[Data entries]
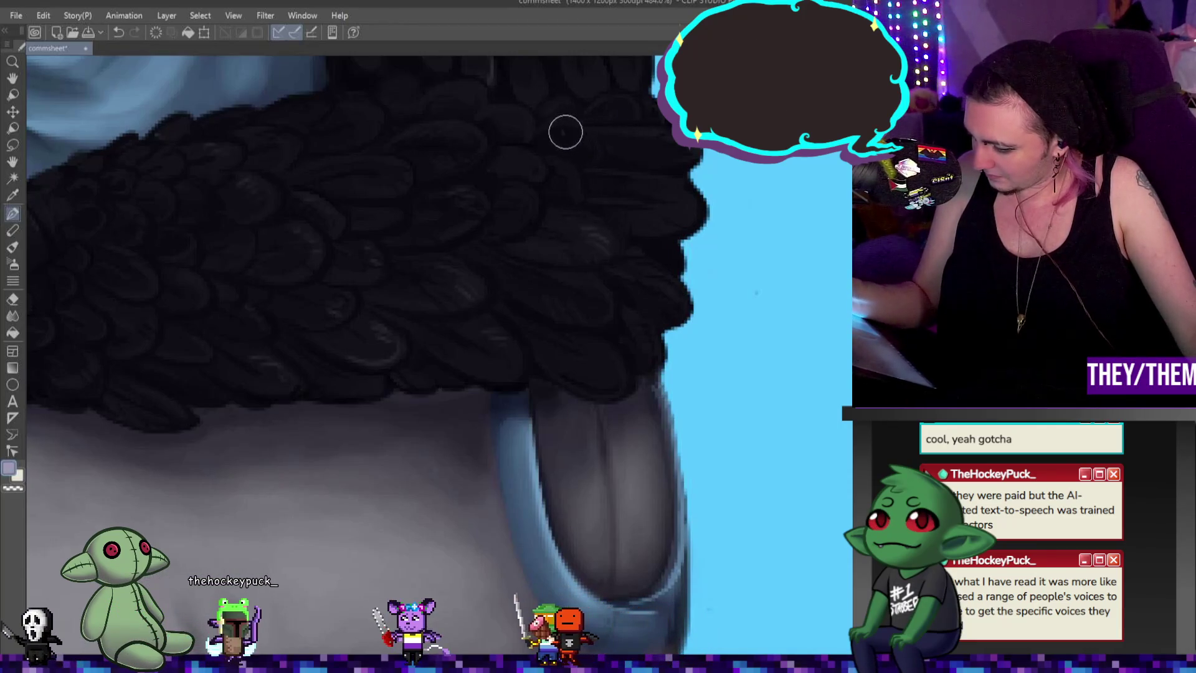
Step: Paint faint white highlights on the upper feather edges, then return to black
left_click_drag(560, 128, 585, 127)
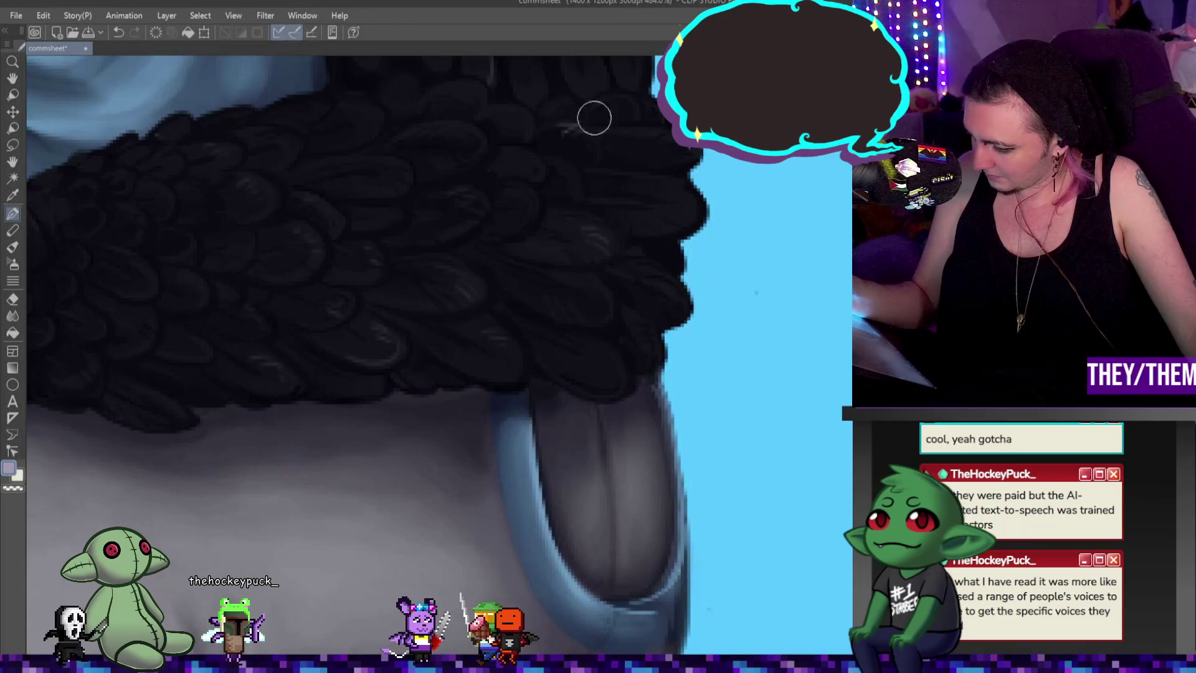
mouse_move(480, 113)
left_mouse_down()
mouse_move(497, 110)
mouse_move(480, 111)
mouse_move(483, 97)
left_mouse_up()
key("x")
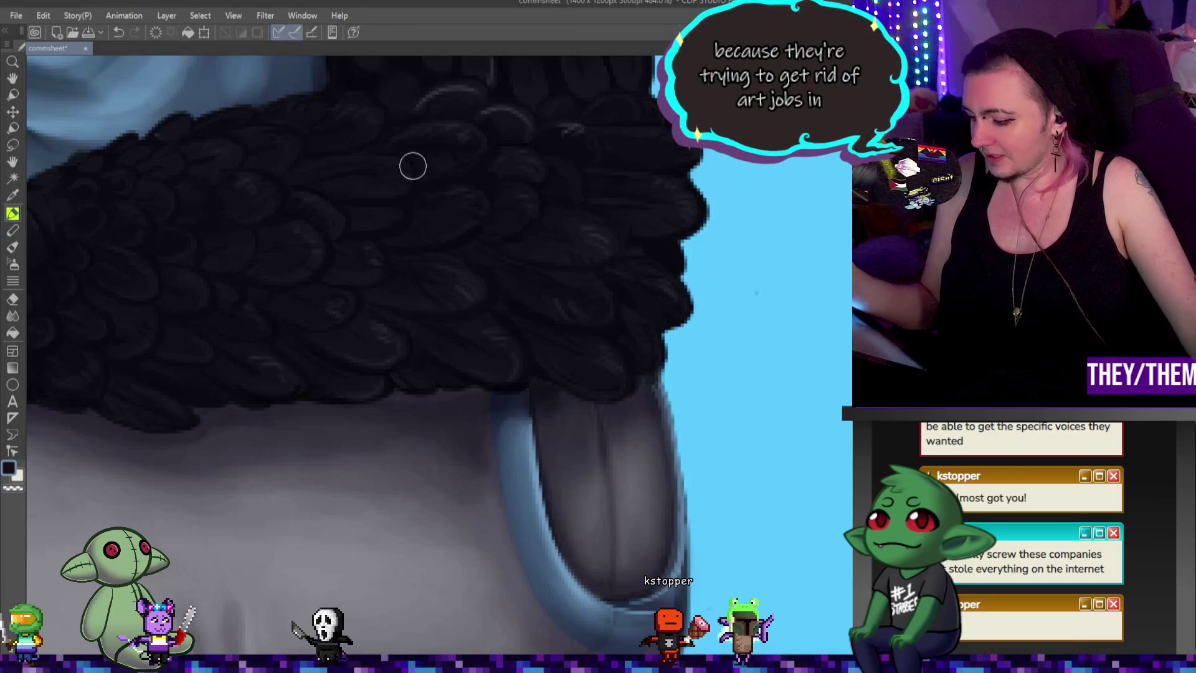
Step: Shade the arm feathers using the transparent colour, then view the whole character sheet
key("c")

• _Exercise description_
Produce the entries again, word for word, without any of their pictures.

• _Expected output_
Step: Paint faint white highlights on the upper feather edges, then return to black
left_click_drag(560, 128, 585, 127)
mouse_move(480, 113)
left_mouse_down()
mouse_move(497, 110)
mouse_move(480, 111)
mouse_move(483, 97)
left_mouse_up()
key("x")
Step: Shade the arm feathers using the transparent colour, then view the whole character sheet
key("c")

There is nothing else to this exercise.